The Relationship between Blood Transfusion and Mortality in Trauma Patients (외상환자에서 수혈과 사망의 연관성)

  • Choi, Se Young;Lee, Jun Ho;Choi, Young Cheol
    • Journal of Trauma and Injury
    • /
    • v.21 no.2
    • /
    • pp.108-114
    • /
    • 2008
  • Purpose: Using a propensity analysis, a recent study reported that blood transfusion might not be an independent predictor of mortality in critically ill patients, which contradicted the results of earlier studies.

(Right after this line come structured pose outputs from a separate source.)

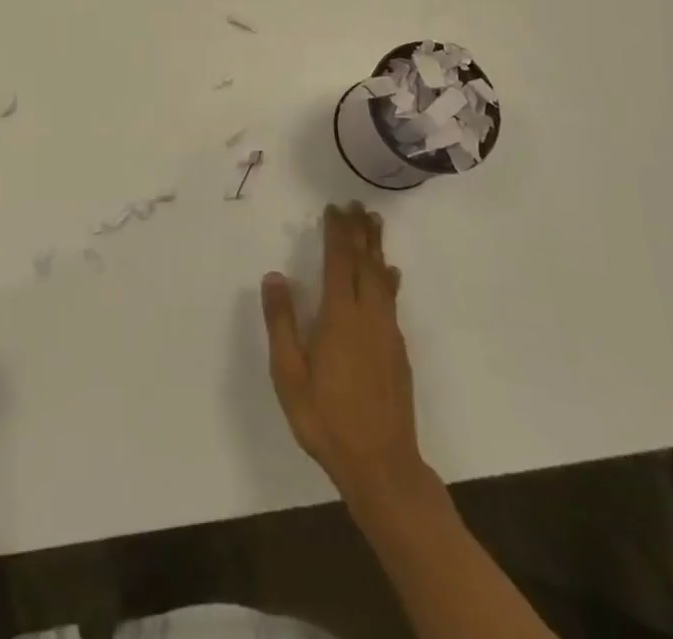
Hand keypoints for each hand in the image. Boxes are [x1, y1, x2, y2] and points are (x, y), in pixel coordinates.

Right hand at [261, 202, 424, 498]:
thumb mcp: (289, 374)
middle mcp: (369, 316)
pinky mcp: (398, 351)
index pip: (339, 262)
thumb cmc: (326, 419)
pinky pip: (392, 300)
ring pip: (382, 279)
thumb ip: (281, 322)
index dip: (336, 233)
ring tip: (375, 224)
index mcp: (340, 317)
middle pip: (366, 263)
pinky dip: (388, 279)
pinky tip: (390, 276)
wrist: (382, 465)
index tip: (333, 209)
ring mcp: (388, 334)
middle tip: (357, 205)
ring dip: (377, 249)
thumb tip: (274, 276)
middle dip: (360, 232)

This study aims to reveal whether or not blood transfusion is an independent predictor of mortality in trauma patients. Methods: A total of three hundred fifty consecutive trauma patients who were admitted to our emergency center from January 2004 to October 2005 and who underwent an arterial blood gas analysis and a venous blood analysis were included in this study. Their medical records were collected prospectively and retrospectively. Using a multivariate logistic analysis, data on the total population and on the propensity-score -matched population were retrospectively analyzed for association with mortality. Results: Of the three hundred fifty patients, one hundred twenty-nine (36.9%) received a blood transfusion. These patients were older (mean age: 48 vs. 44 years; p=0.019) and had a higher mortality rate (27.9% vs. 7.7%; p<0.001). In the total population, the multivariate analysis revealed that the Glasgow coma scale score, the systolic blood pressure, bicarbonate, the need for respiratory support, past medical history of heart disease, the amount of blood transfusion for 24 hours, and hemoglobin were associated with mortality. In thirty-seven pairs of patients matched with a propensity score, potassium, new injury severity score, amount of blood transfusion for 24 hours, and pulse rate were associated with mortality in the multivariate analysis. Therefore, blood transfusion was a significant independent predictor of mortality in trauma patients. Conclusion: Blood transfusion was revealed to be a significant independent predictor of mortality in the total population of trauma patients and in the propensity-score-matched population.